Como vieron que andábamos cirujeando en las proximidades de donde vivían, el
que manejaba nos invitó a comer un asado en el campo de su patrón. El hombre
era salteño y además de conocer de monte, sabía lo que era andar en el camino,
ya que de joven había hecho sus andanzas por la región.
Desarmamos la carpa y con el agua de una botella más un
poco de tierra apagamos el fuego, en menos de cinco minutos.
A tan sólo unos
cien metros de allí, se hallaba la portera y
a su lado un tajamar, que al ser iluminado con la linterna de campo,
dejó a la vista una buena cantidad de ojos brillosos titilantes como si fueran
estrellas en el agua. Resultaban ser yacarés en horario de cena. Nada de otro
mundo, mascotas del monte dijeron. Entonces ingresamos al campo y le dimos
mecha a una exagerada cantidad de leña. El salteño nos presentó a su compañera
y a su hijo, que aún era un bebé.
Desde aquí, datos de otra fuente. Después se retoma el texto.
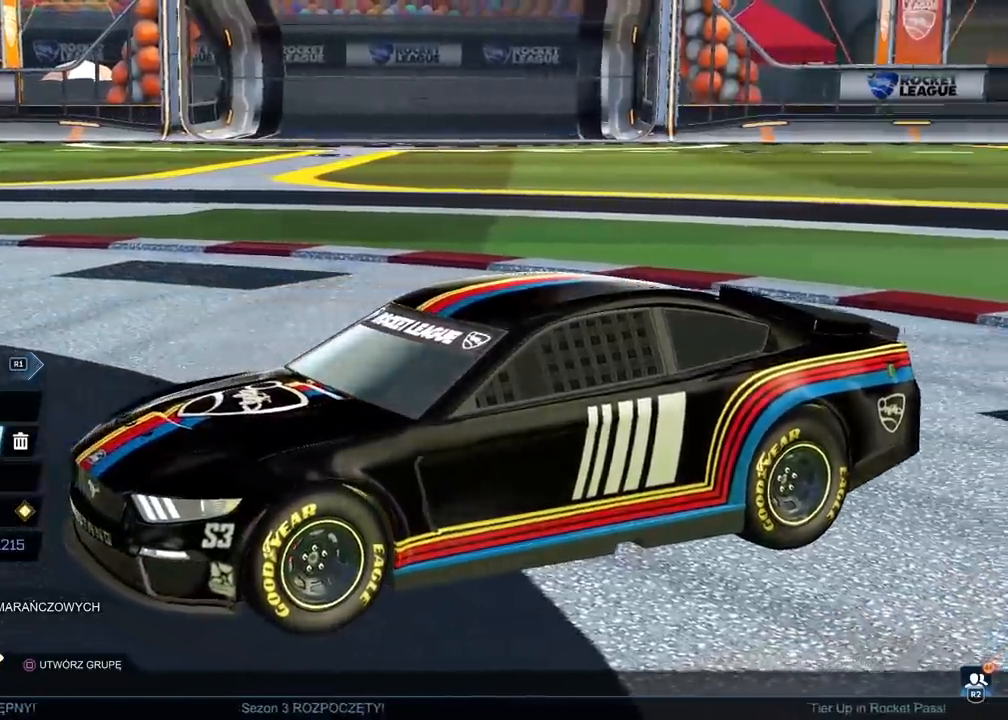
{"buttons": [], "left_stick": "center", "right_stick": "right", "events": []}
Nos arrimamos al fogón mientras bebíamos un
poco de vino para conversar.
Entonces en
medio del relajo y de la espera, le preguntamos por el patrón. No queríamos
incomodarlo con nuestra repentina visita a sus tierras. Entonces ahí fue cuando
aquel cuento me cayó en la cabeza como un balde de agua fría. Pues el patrón,
era oriundo de Buenos Aires y tan sólo algunos días al año se daba la libertad
de visitar la chacra que había adquirido en un sitio tan lejano de donde
habitaba. Era médico cirujano, por lo cual cobraba una fortuna, sin embargo nunca
tenía tiempo para venir a comer tranquilo un asado. Siempre llegaba en su
camioneta a las voladas y regresaba a la capital aún masticando los
chunchulines y medio choripan sin chimichurri. Aseguraba que juntando un dinero más para
invertir en bienes raíces y vivir de la renta, era lo único que le faltaba para largar todo e
irse a vivir al campo. Eso lo decía hacía años. Ya tenía más de seis décadas de
vida y la verdad que ya nadie creía en su cuento. Por tal motivo el salteño y
su familia vivían allí mismo, como encargados y cuidadores del campo y los
animales, haciendo en resumidas cuentas lo que se les daba la gana. Al patrón
igual que al señor Unzué del cuento les faltaba siempre una moneda para el peso,
antes de tirarse a descansar.
Esa noche
comimos carne asada hasta el hartazgo y dormimos en un colchón tan grande que
podría albergar tranquilamente a un plantel de futbol. Al amanecer desayunamos
todos juntos y volvimos a pedalear a la ruta con dos pesos en los bolsillos
pero con no sé cuantos kilos de libertad.